# does anyone know to make fish 65 ?



## linladen (May 28, 2004)

How to do _*Fish 65 *_?

karthik bala guru


----------



## hvacwife (May 28, 2004)

*Can you explain what the 65 is?*


----------



## kitchenelf (May 28, 2004)

Here's Chicken 65 - is it the same?  (well, obviously fish instead of chicken   )

Chicken-65

Skinned chicken drumsticks- 7 pieces (washed and dried with paper towels) 
Onion- 1 (chopped finely) 
Green chili- 1 (chopped finely) 
Grated ginger- 1 inch piece 
Red chili powder- 1/4 tsp 
Freshly ground black pepper powder- 1/4 tsp 
Salt 
Plain yoghurt- 1/2 cup 
Chopped cilantro (coriander) leaves 
Oil for deep-frying

Mix the onion, green chili, ginger, chili powder, turmeric powder, pepper powder, salt and yoghurt to make a marinade. Make 2-3 deep cuts in the chicken drumsticks. Place them in a glass dish and coat them evenly with the marinade and refrigerate for 3 hrs. 

Heat oil in a deep pan.
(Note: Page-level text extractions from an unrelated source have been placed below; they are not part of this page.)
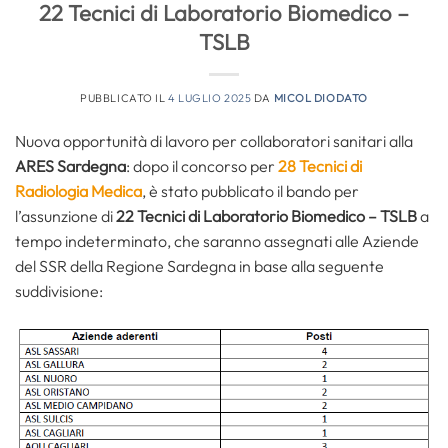
22 Tecnici di Laboratorio Biomedico –
TSLB
PUBBLICATO IL
4 LUGLIO 2025
DA
MICOL DIODATO
Nuova opportunità di lavoro per collaboratori sanitari alla
ARES Sardegna
: dopo il concorso per
28 Tecnici di
Radiologia Medica
, è stato pubblicato il bando per
l’assunzione di
22 Tecnici di Laboratorio Biomedico – TSLB
a
tempo indeterminato, che saranno assegnati alle Aziende
del SSR della Regione Sardegna in base alla seguente
suddivisione: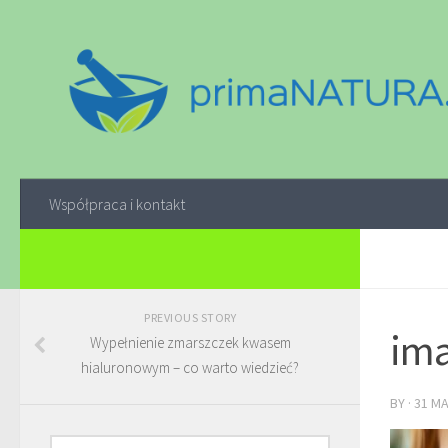
Współpraca i kontakt
PREVIOUS STORY
ima
Wypełnienie zmarszczek kwasem
hialuronowym – co warto wiedzieć?
BY
·
31 M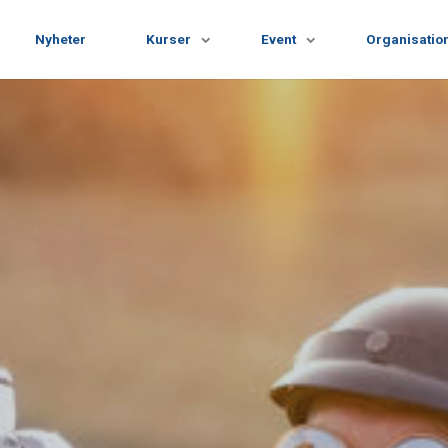
Nyheter
Kurser
Event
Organisatio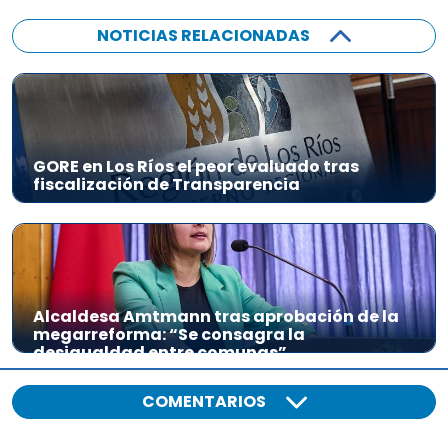
NOTICIAS RELACIONADAS
GORE en Los Ríos el peor evaluado tras
fiscalización de Transparencia
Alcaldesa Amtmann tras aprobación de la
megarreforma: “Se consagra la
desigualdad entre comunas”
COMENTARIOS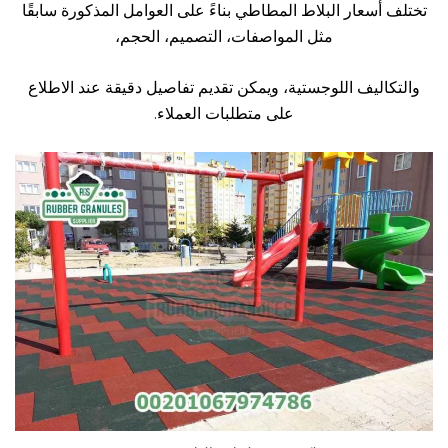
تختلف أسعار البلاط المطاطي بناءً على العوامل المذكورة سابقًا
مثل المواصفات، التصميم، الحجم،
والتكاليف اللوجستية، ويمكن تقديم تفاصيل دقيقة عند الاطلاع
على متطلبات العملاء.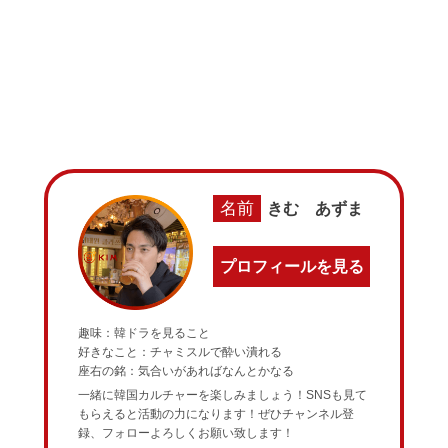
名前
きむ あずま
プロフィールを見る
趣味：韓ドラを見ること
好きなこと：チャミスルで酔い潰れる
座右の銘：気合いがあればなんとかなる
一緒に韓国カルチャーを楽しみましょう！SNSも見て
もらえると活動の力になります！ぜひチャンネル登
録、フォローよろしくお願い致します！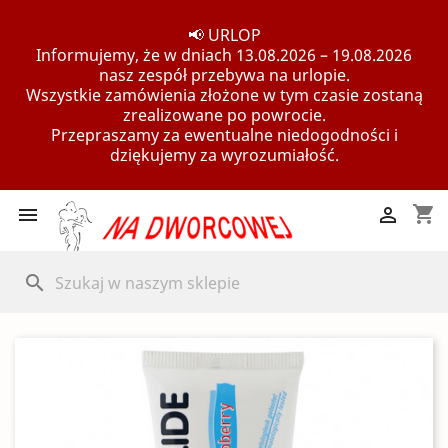
📢 URLOP
Informujemy, że w dniach 13.08.2026 – 19.08.2026
nasz zespół przebywa na urlopie.
Wszystkie zamówienia złożone w tym czasie zostaną
zrealizowane po powrocie.
Przepraszamy za ewentualne niedogodności i
dziękujemy za wyrozumiałość.
shopping_cart


search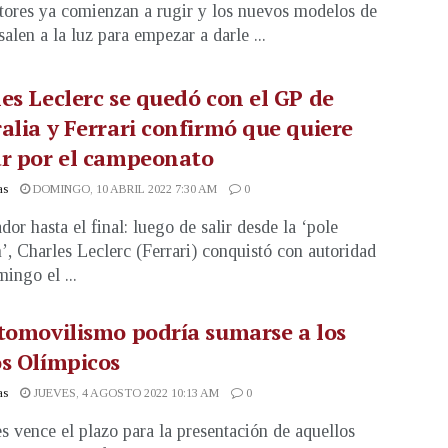
ores ya comienzan a rugir y los nuevos modelos de
alen a la luz para empezar a darle ...
es Leclerc se quedó con el GP de
alia y Ferrari confirmó que quiere
ar por el campeonato
as
DOMINGO, 10 ABRIL 2022 7:30 AM
0
or hasta el final: luego de salir desde la ‘pole
n’, Charles Leclerc (Ferrari) conquistó con autoridad
ingo el ...
tomovilismo podría sumarse a los
s Olímpicos
as
JUEVES, 4 AGOSTO 2022 10:13 AM
0
s vence el plazo para la presentación de aquellos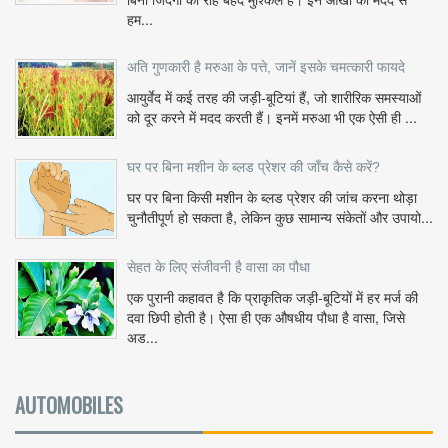
हम...
अति गुणकारी है मरुआ के पत्ते, जानें इसके चमत्कारी फायदे
आयुर्वेद में कई तरह की जड़ी-बूटियां हैं, जो शारीरिक समस्याओं
को दूर करने में मदद करती हैं। इनमें मरुआ भी एक ऐसी ही ...
घर पर बिना मशीन के ब्लड प्रेशर की जाँच कैसे करें?
घर पर बिना किसी मशीन के ब्लड प्रेशर की जांच करना थोड़ा
चुनौतीपूर्ण हो सकता है, लेकिन कुछ सामान्य संकेतों और उपायो...
सेहत के लिए संजीवनी है वासा का पौधा
एक पुरानी कहावत है कि प्राकृतिक जड़ी-बूटियों में हर मर्ज की
दवा छिपी होती है। ऐसा ही एक औषधीय पौधा है वासा, जिसे
अड...
AUTOMOBILES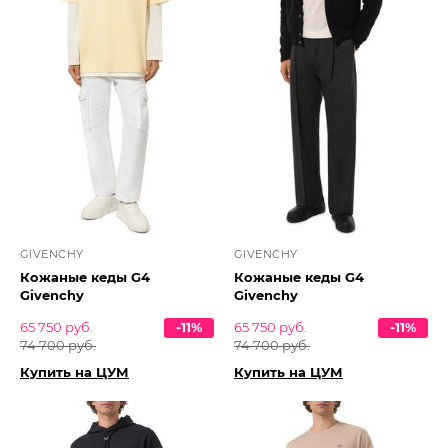
GIVENCHY
GIVENCHY
Кожаные кеды G4
Кожаные кеды G4
Givenchy
Givenchy
65 750 руб.
-11%
65 750 руб.
-11%
74 700 руб.
74 700 руб.
Купить на ЦУМ
Купить на ЦУМ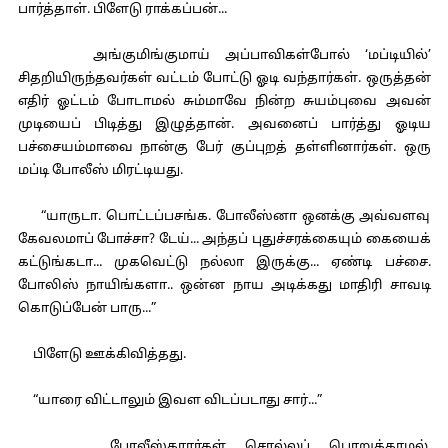
பார்த்தாள். பிளேடு ராக்கப்பன்...
அங்குமிங்குமாய் அப்பாவிகள்போல் ‘மப்டியில்’
சிதறியிருந்தவர்கள் வட்டம் போட்டு ஓடி வந்தார்கள். ஒருத்தன்
எதிர் ஓட்டம் போடாமல் சும்மாவே நின்ற சுயம்புவை அவன்
முடியைப் பிடித்து இழுத்தான். அவனைப் பார்த்து ஓடிய
பச்சையம்மாவை நான்கு பேர் குப்புறத் தள்ளினார்கள். ஒரு
மப்டி போலீஸ் மிரட்டியது.
“யாருடா. பொட்டப்பசங்க. போலீஸ்னா ஒனக்கு அவ்வளவு
கேவலமாப் போச்சா? டேய்... அந்தப் புதுச்சரக்கையும் கையைக்
கட்டுங்கடா... முகவெட்டு நல்லா இருக்கு... ஏண்டி பச்சை.
போலிஸ் நாயிங்களா.. ஒன்ன நாய அடிக்கது மாதிரி சாவடி
கொடுப்பேன் பாரு...”
பிளேடு ஊக்கிவித்தது.
“யாரை விட்டாலும் இவள விடப்படாது சார்...”
போலீஸ்காரர்கள் சொல்லப் பொறுக்காமல்,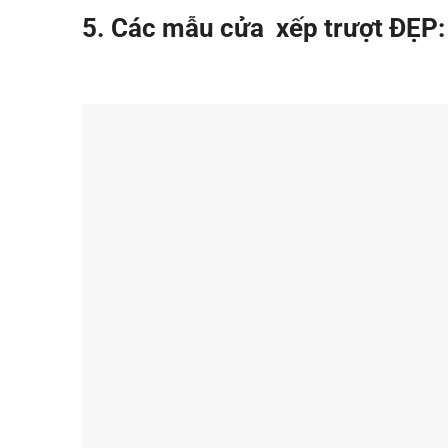
5. Các mẫu cửa xếp trượt ĐẸP: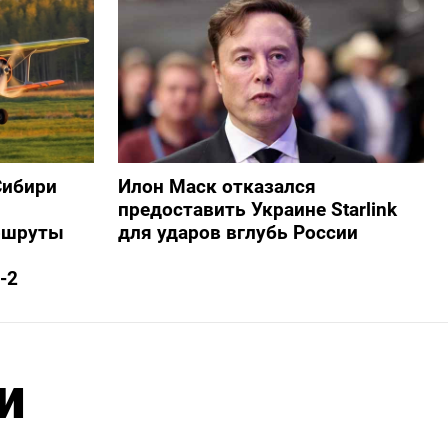
Сибири
Илон Маск отказался
предоставить Украине Starlink
ршруты
для ударов вглубь России
-2
и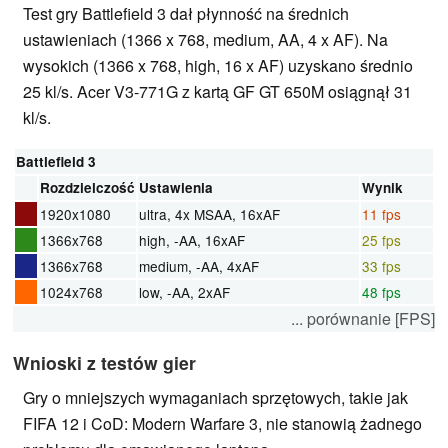
Test gry Battlefield 3 dał płynność na średnich
ustawieniach (1366 x 768, medium, AA, 4 x AF). Na
wysokich (1366 x 768, high, 16 x AF) uzyskano średnio
25 kl/s. Acer V3-771G z kartą GF GT 650M osiągnął 31
kl/s.
Battlefield 3
Rozdzielczość
Ustawienia
Wynik
1920x1080
ultra, 4x MSAA, 16xAF
11 fps
1366x768
high, -AA, 16xAF
25 fps
1366x768
medium, -AA, 4xAF
33 fps
1024x768
low, -AA, 2xAF
48 fps
... porównanie [FPS]
Wnioski z testów gier
Gry o mniejszych wymaganiach sprzętowych, takie jak
FIFA 12 i CoD: Modern Warfare 3, nie stanowią żadnego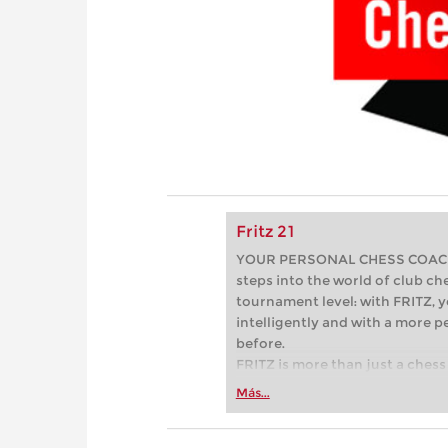
Fritz 21
YOUR PERSONAL CHESS COACH - 
steps into the world of club che
tournament level: with FRITZ, y
intelligently and with a more 
before.
FRITZ is more than just a chess 
Whether you’re taking your firs
Más...
or already playing at a tournam
more efficiently, intelligently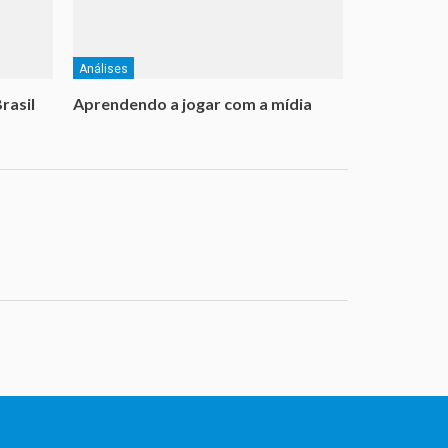
Análises
rasil
Aprendendo a jogar com a mídia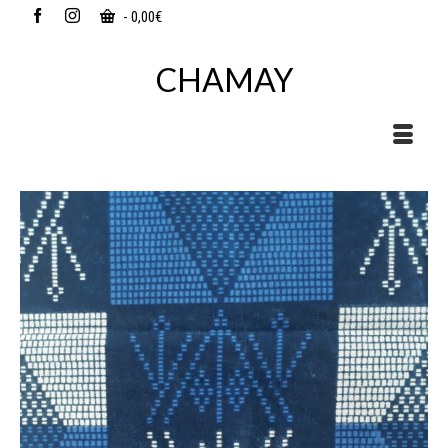
-
0,00
€
CHAMAY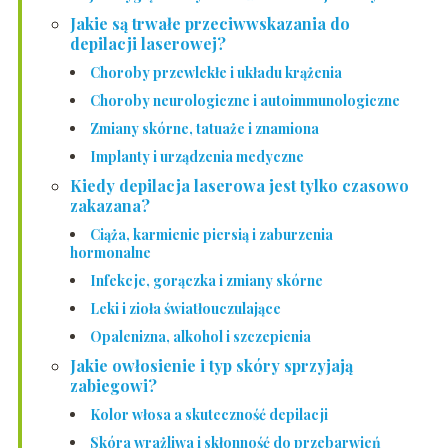
Jakie są trwałe przeciwwskazania do
depilacji laserowej?
Choroby przewlekłe i układu krążenia
Choroby neurologiczne i autoimmunologiczne
Zmiany skórne, tatuaże i znamiona
Implanty i urządzenia medyczne
Kiedy depilacja laserowa jest tylko czasowo
zakazana?
Ciąża, karmienie piersią i zaburzenia
hormonalne
Infekcje, gorączka i zmiany skórne
Leki i zioła światłouczulające
Opalenizna, alkohol i szczepienia
Jakie owłosienie i typ skóry sprzyjają
zabiegowi?
Kolor włosa a skuteczność depilacji
Skóra wrażliwa i skłonność do przebarwień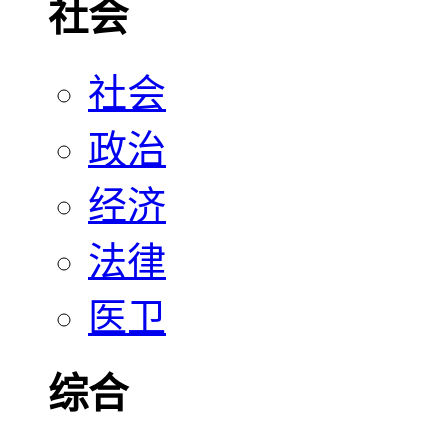
社会
社会
政治
经济
法律
医卫
综合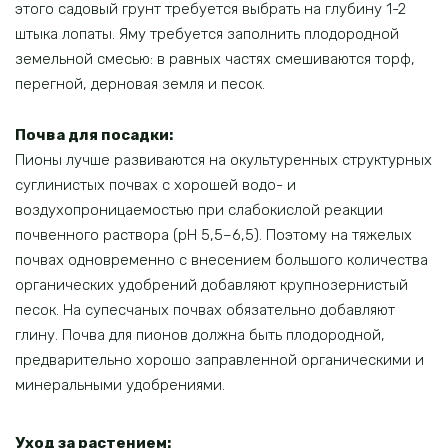
этого садовый грунт требуется выбрать на глубину 1-2
штыка лопаты. Яму требуется заполнить плодородной
земельной смесью: в равных частях смешиваются торф,
перегной, дерновая земля и песок.
Почва для посадки:
Пионы лучше развиваются на окультуренных структурных
суглинистых почвах с хорошей водо- и
воздухопроницаемостью при слабокислой реакции
почвенного раствора (рН 5,5–6,5). Поэтому на тяжелых
почвах одновременно с внесением большого количества
органических удобрений добавляют крупнозернистый
песок. На супесчаных почвах обязательно добавляют
глину. Почва для пионов должна быть плодородной,
предварительно хорошо заправленной органическими и
минеральными удобрениями.
Уход за растением: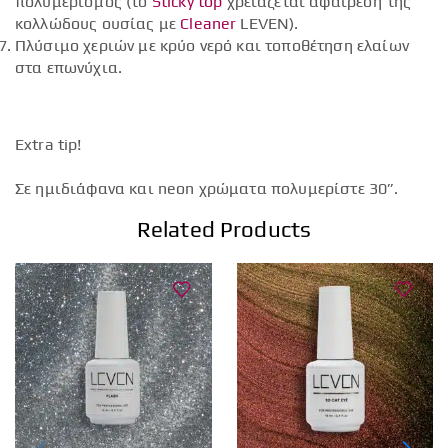
πολυμερισμός (το
Sticky top
χρειάζεται αφαίρεση της
κολλώδους ουσίας με
Cleaner
LEVEN).
Πλύσιμο χεριών με κρύο νερό και τοποθέτηση ελαίων
στα επωνύχια.
Extra tip!
Σε ημιδιάφανα και neon χρώματα πολυμερίστε 30”.
Related Products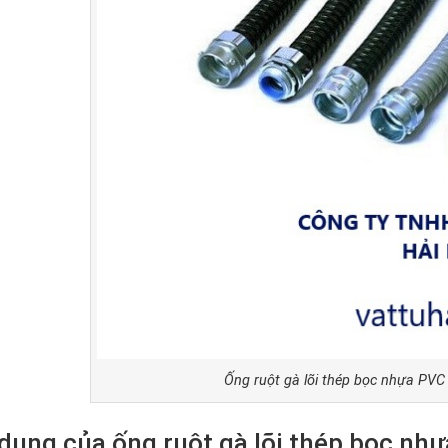
Ống ruột gà lõi thép bọc nhựa PV
dụng của ống ruột gà lõi thép bọc nhự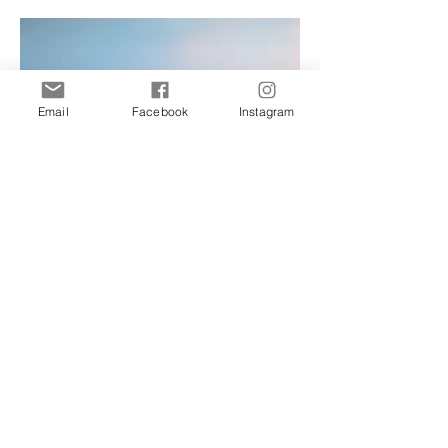
Email
Facebook
Instagram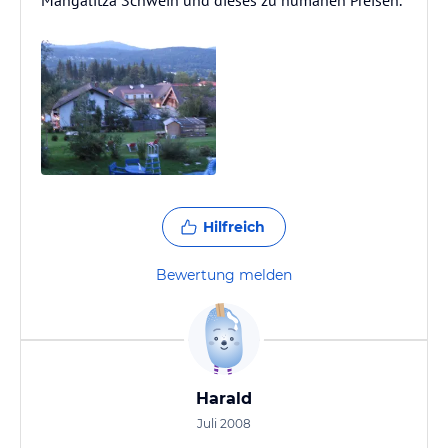
Mangalitza Schwein und dieses zu humanen Preisen.
Hilfreich
Bewertung melden
Harald
Juli 2008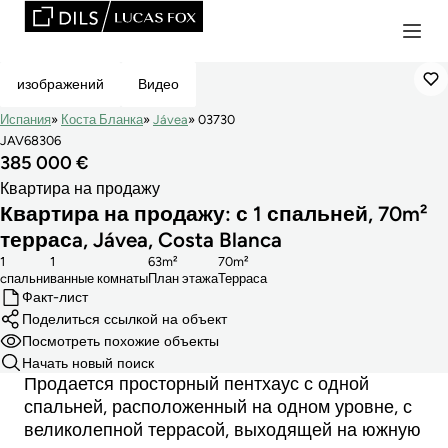
Эксклюзивная
изображений
Видео
Испания
Коста Бланка
Jávea
03730
JAV68306
385 000 €
Квартира на продажу
Квартира на продажу: с 1 спальней, 70m²
террасa, Jávea, Costa Blanca
1
1
63m²
70m²
cпальни
ванные комнаты
План этажа
Терраса
Факт-лист
Поделиться ссылкой на объект
Посмотреть похожие объекты
Начать новый поиск
Продается просторный пентхаус с одной
спальней, расположенный на одном уровне, с
великолепной террасой, выходящей на южную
Fry the marinated chicken pieces for about 12-15 minutes or until browned. Garnish with chopped coriander leaves and serve hot.


----------



## lindatooo (May 28, 2004)

Wow that sounds great!  But what sort of fish would you use?


----------



## -DEADLY SUSHI- (May 28, 2004)

What the heck is the 65???!!!


----------



## kitchenelf (May 28, 2004)

I would be tempted to use something like grouper, or sea bass.  I have no idea what the 65 is, can't really find anything about it yet.


----------



## Robt (Jun 24, 2004)

Well this thread got my curiosity up so I googled.  Most of the results of the first 50 or 60 were of no use but I got close.

I found chicken or fish 65 on the entree menu of the St. Marks Hotel in Bangalore, India.  Now mind you I still don't know what it is but I'd guess the Chicken recipe above is a fair indicator.

I also went thru my cookbook collection with no luck.


----------



## Barbara L (Jun 24, 2004)

How to make Fish 65:  Take very good care of your fish, so that he lives to the age of 64.  Then take really, really good care of it until his 65th birthday.  

Sorry!  I came up with the same results as Robert when I searched Copernic.

 Barbara


----------